WHAT TO WORK ON:
Where a line of the records contains the word "взяла", show that line.

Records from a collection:
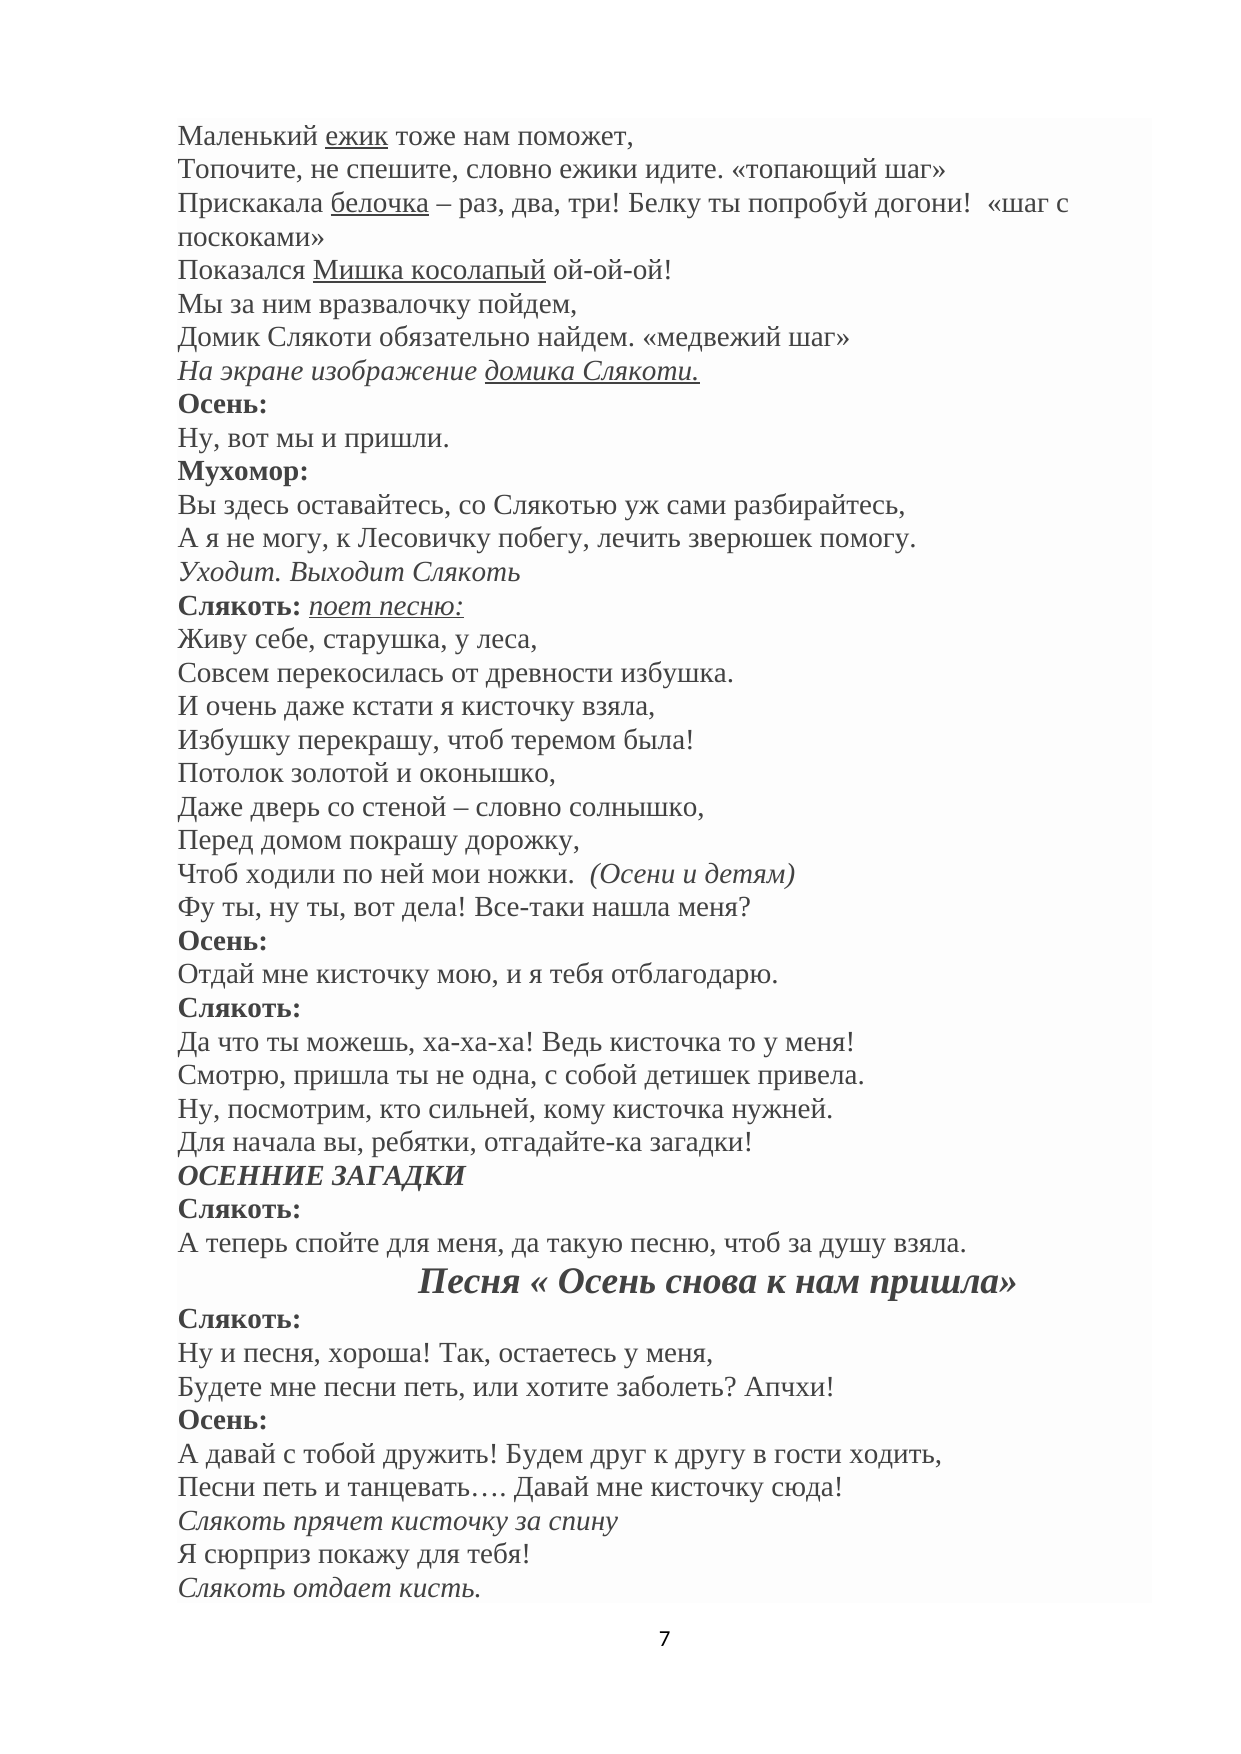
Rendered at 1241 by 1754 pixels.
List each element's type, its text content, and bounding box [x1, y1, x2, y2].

text ОСЕННИЕ ЗАГАДКИ [177, 1158, 1152, 1191]
text Мухомор: [177, 453, 1152, 487]
text Даже дверь со стеной – словно солнышко, [177, 789, 1152, 822]
text Показался Мишка косолапый ой-ой-ой! [177, 252, 1152, 286]
text И очень даже кстати я кисточку взяла, [177, 688, 1152, 722]
text Маленький ежик тоже нам поможет, [177, 118, 1152, 152]
text Отдай мне кисточку мою, и я тебя отблагодарю. [177, 957, 1152, 990]
text Да что ты можешь, ха-ха-ха! Ведь кисточка то у меня! [177, 1024, 1152, 1057]
text А теперь спойте для меня, да такую песню, чтоб за душу взяла. [177, 1225, 1152, 1258]
text Я сюрприз покажу для тебя! [177, 1536, 1152, 1570]
text Ну и песня, хороша! Так, остаетесь у меня, [177, 1335, 1152, 1369]
text Осень: [177, 1402, 1152, 1436]
text Слякоть: поет песню: [177, 588, 1152, 621]
text Ну, вот мы и пришли. [177, 420, 1152, 453]
text Для начала вы, ребятки, отгадайте-ка загадки! [177, 1124, 1152, 1158]
text Песня « Осень снова к нам пришла» [177, 1258, 1152, 1302]
text Перед домом покрашу дорожку, [177, 822, 1152, 856]
text На экране изображение домика Слякоти. [177, 353, 1152, 386]
text А давай с тобой дружить! Будем друг к другу в гости ходить, [177, 1436, 1152, 1469]
text Будете мне песни петь, или хотите заболеть? Апчхи! [177, 1369, 1152, 1402]
text Прискакала белочка – раз, два, три! Белку ты попробуй догони! «шаг с поскоками» [177, 185, 1152, 252]
text Осень: [177, 923, 1152, 957]
text Домик Слякоти обязательно найдем. «медвежий шаг» [177, 319, 1152, 353]
text Живу себе, старушка, у леса, [177, 621, 1152, 655]
text Потолок золотой и оконышко, [177, 755, 1152, 789]
text Ну, посмотрим, кто сильней, кому кисточка нужней. [177, 1091, 1152, 1124]
text Слякоть: [177, 1191, 1152, 1225]
text Совсем перекосилась от древности избушка. [177, 655, 1152, 688]
text Осень: [177, 386, 1152, 420]
text Уходит. Выходит Слякоть [177, 554, 1152, 588]
text Слякоть прячет кисточку за спину [177, 1503, 1152, 1536]
text Фу ты, ну ты, вот дела! Все-таки нашла меня? [177, 889, 1152, 923]
text А я не могу, к Лесовичку побегу, лечить зверюшек помогу. [177, 521, 1152, 554]
text Смотрю, пришла ты не одна, с собой детишек привела. [177, 1057, 1152, 1091]
text Слякоть: [177, 1302, 1152, 1335]
text Слякоть отдает кисть. [177, 1570, 1152, 1603]
text Мы за ним вразвалочку пойдем, [177, 286, 1152, 319]
text Слякоть: [177, 990, 1152, 1024]
text Песни петь и танцевать…. Давай мне кисточку сюда! [177, 1469, 1152, 1503]
text Избушку перекрашу, чтоб теремом была! [177, 722, 1152, 755]
text Вы здесь оставайтесь, со Слякотью уж сами разбирайтесь, [177, 487, 1152, 521]
text Топочите, не спешите, словно ежики идите. «топающий шаг» [177, 152, 1152, 185]
text Чтоб ходили по ней мои ножки. (Осени и детям) [177, 856, 1152, 889]
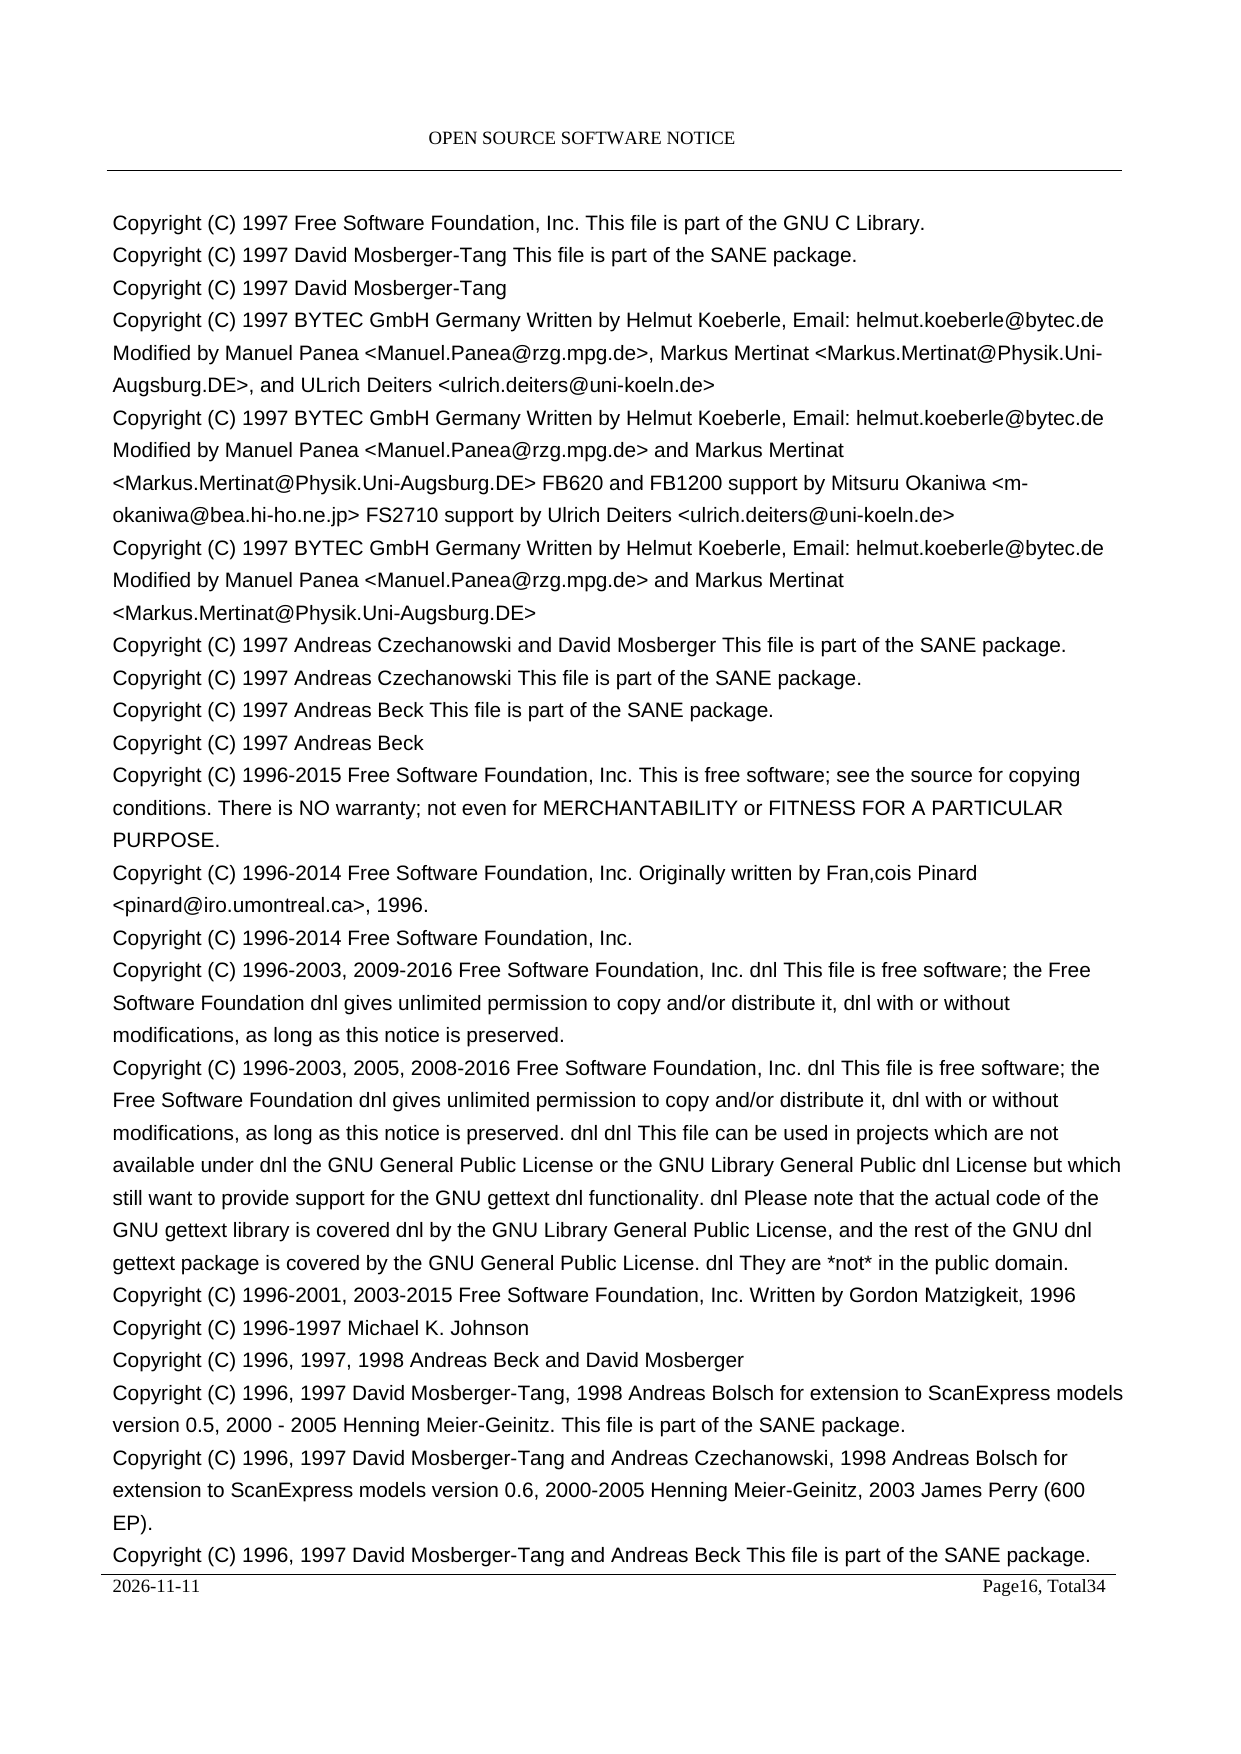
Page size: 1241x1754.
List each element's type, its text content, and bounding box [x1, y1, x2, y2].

text Copyright (C) 1996-2003, 2009-2016 Free Software Foundation, Inc. dnl This file is free software; the Free Software Foundation dnl gives unlimited permission to copy and/or distribute it, dnl with or without modifications, as long as this notice is preserved. [112, 954, 1128, 1051]
text Copyright (C) 1996-2001, 2003-2015 Free Software Foundation, Inc. Written by Gordon Matzigkeit, 1996 [112, 1279, 1128, 1311]
text Copyright (C) 1996-2015 Free Software Foundation, Inc. This is free software; see the source for copying conditions. There is NO warranty; not even for MERCHANTABILITY or FITNESS FOR A PARTICULAR PURPOSE. [112, 759, 1128, 856]
text Copyright (C) 1996, 1997 David Mosberger-Tang and Andreas Czechanowski, 1998 Andreas Bolsch for extension to ScanExpress models version 0.6, 2000-2005 Henning Meier-Geinitz, 2003 James Perry (600 EP). [112, 1441, 1128, 1539]
text Copyright (C) 1996-2003, 2005, 2008-2016 Free Software Foundation, Inc. dnl This file is free software; the Free Software Foundation dnl gives unlimited permission to copy and/or distribute it, dnl with or without modifications, as long as this notice is preserved. dnl dnl This file can be used in projects which are not available under dnl the GNU General Public License or the GNU Library General Public dnl License but which still want to provide support for the GNU gettext dnl functionality. dnl Please note that the actual code of the GNU gettext library is covered dnl by the GNU Library General Public License, and the rest of the GNU dnl gettext package is covered by the GNU General Public License. dnl They are *not* in the public domain. [112, 1051, 1128, 1279]
text Copyright (C) 1997 David Mosberger-Tang This file is part of the SANE package. [112, 239, 1128, 271]
text Copyright (C) 1997 BYTEC GmbH Germany Written by Helmut Koeberle, Email: helmut.koeberle@bytec.de Modified by Manuel Panea <Manuel.Panea@rzg.mpg.de>, Markus Mertinat <Markus.Mertinat@Physik.Uni-Augsburg.DE>, and ULrich Deiters <ulrich.deiters@uni-koeln.de> [112, 304, 1128, 401]
text Copyright (C) 1997 Free Software Foundation, Inc. This file is part of the GNU C Library. [112, 206, 1128, 239]
text Copyright (C) 1996-2014 Free Software Foundation, Inc. [112, 921, 1128, 954]
text Copyright (C) 1996-1997 Michael K. Johnson [112, 1311, 1128, 1344]
text Copyright (C) 1997 BYTEC GmbH Germany Written by Helmut Koeberle, Email: helmut.koeberle@bytec.de Modified by Manuel Panea <Manuel.Panea@rzg.mpg.de> and Markus Mertinat <Markus.Mertinat@Physik.Uni-Augsburg.DE> FB620 and FB1200 support by Mitsuru Okaniwa <m-okaniwa@bea.hi-ho.ne.jp> FS2710 support by Ulrich Deiters <ulrich.deiters@uni-koeln.de> [112, 401, 1128, 531]
text Copyright (C) 1996, 1997 David Mosberger-Tang and Andreas Beck This file is part of the SANE package. [112, 1539, 1128, 1571]
text Copyright (C) 1997 BYTEC GmbH Germany Written by Helmut Koeberle, Email: helmut.koeberle@bytec.de Modified by Manuel Panea <Manuel.Panea@rzg.mpg.de> and Markus Mertinat <Markus.Mertinat@Physik.Uni-Augsburg.DE> [112, 531, 1128, 629]
text Copyright (C) 1997 Andreas Czechanowski This file is part of the SANE package. [112, 661, 1128, 694]
text Copyright (C) 1996, 1997 David Mosberger-Tang, 1998 Andreas Bolsch for extension to ScanExpress models version 0.5, 2000 - 2005 Henning Meier-Geinitz. This file is part of the SANE package. [112, 1376, 1128, 1441]
text Copyright (C) 1997 Andreas Beck This file is part of the SANE package. [112, 694, 1128, 726]
text Copyright (C) 1997 David Mosberger-Tang [112, 271, 1128, 304]
text Copyright (C) 1996-2014 Free Software Foundation, Inc. Originally written by Fran,cois Pinard <pinard@iro.umontreal.ca>, 1996. [112, 856, 1128, 921]
text Copyright (C) 1997 Andreas Beck [112, 726, 1128, 759]
text Copyright (C) 1997 Andreas Czechanowski and David Mosberger This file is part of the SANE package. [112, 629, 1128, 661]
text Copyright (C) 1996, 1997, 1998 Andreas Beck and David Mosberger [112, 1344, 1128, 1376]
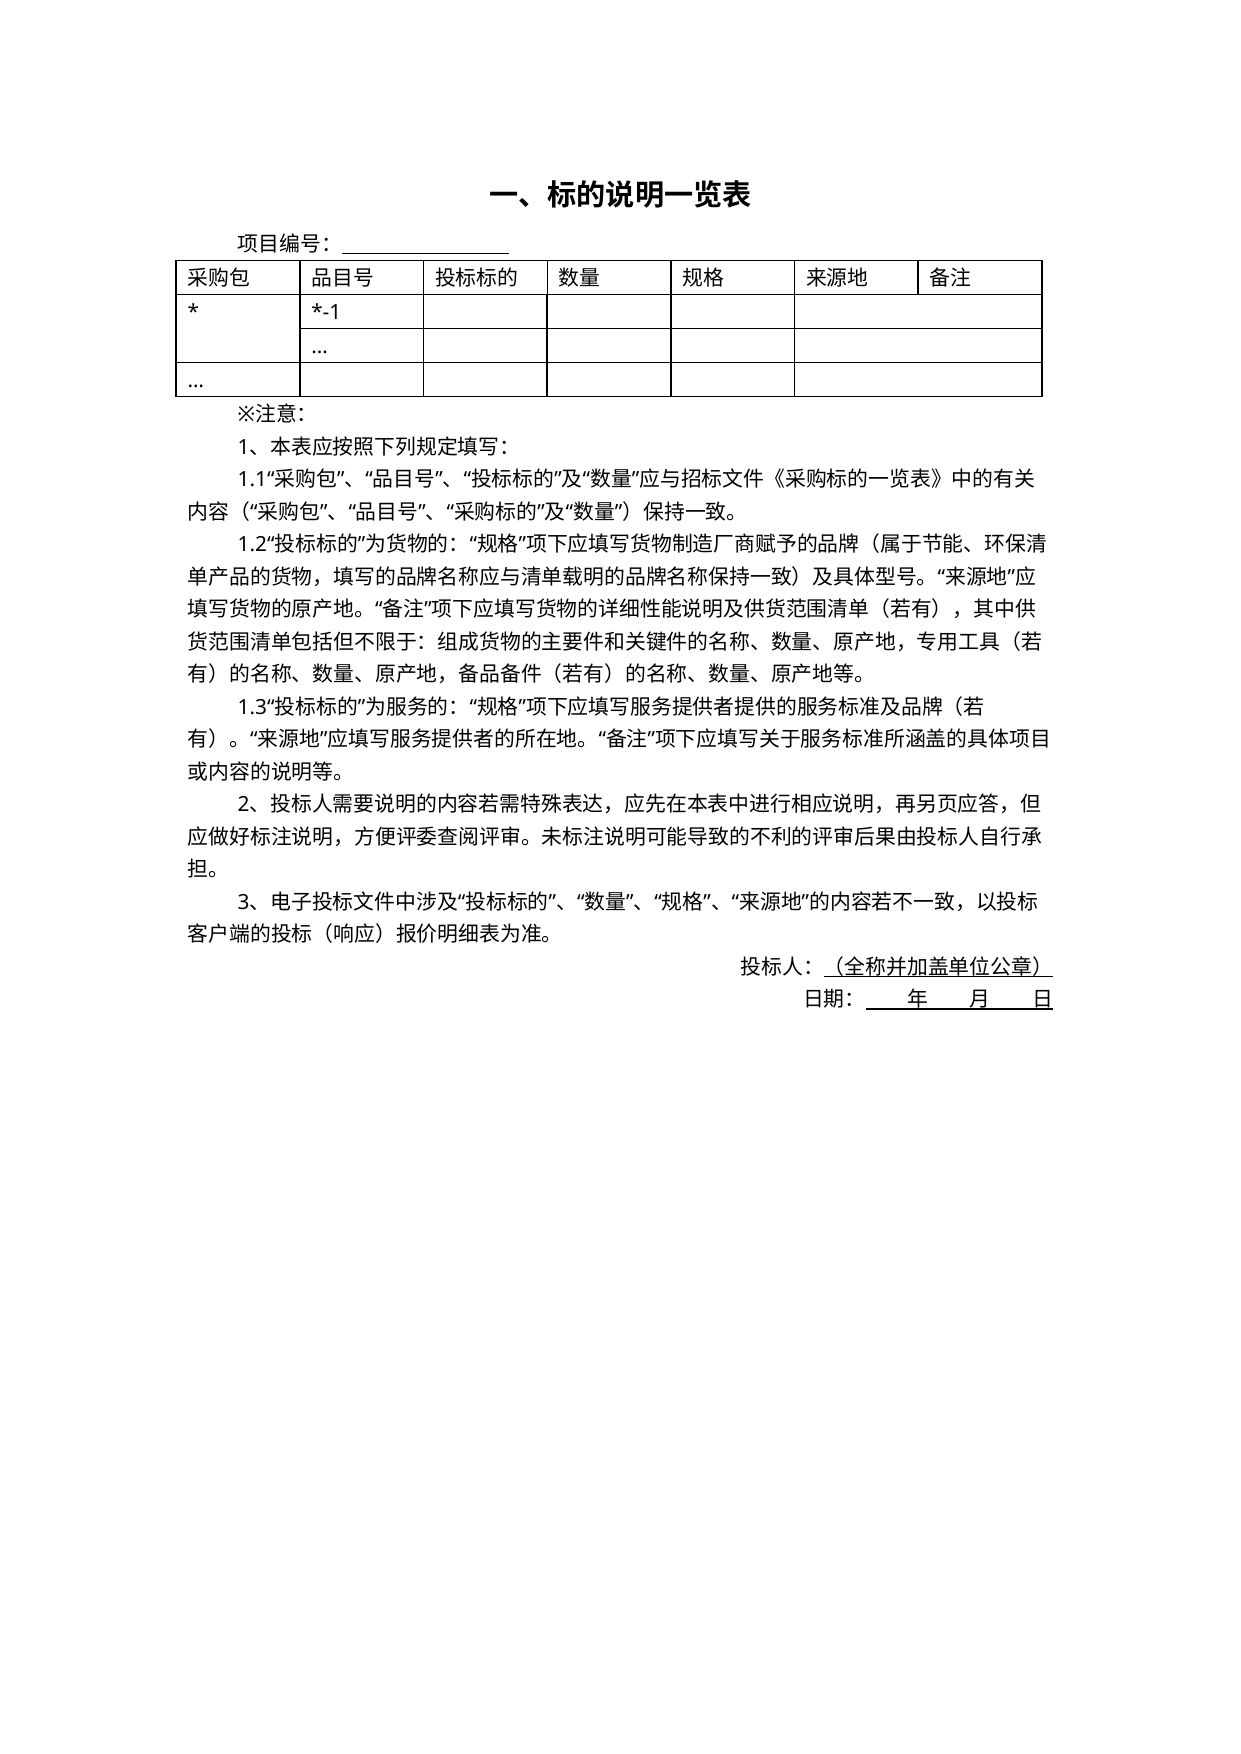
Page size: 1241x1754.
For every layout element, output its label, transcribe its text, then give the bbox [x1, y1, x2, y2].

ANSWER SECTION:
text И очень даже кстати я кисточку взяла, [177, 688, 1152, 722]
text А теперь спойте для меня, да такую песню, чтоб за душу взяла. [177, 1225, 1152, 1258]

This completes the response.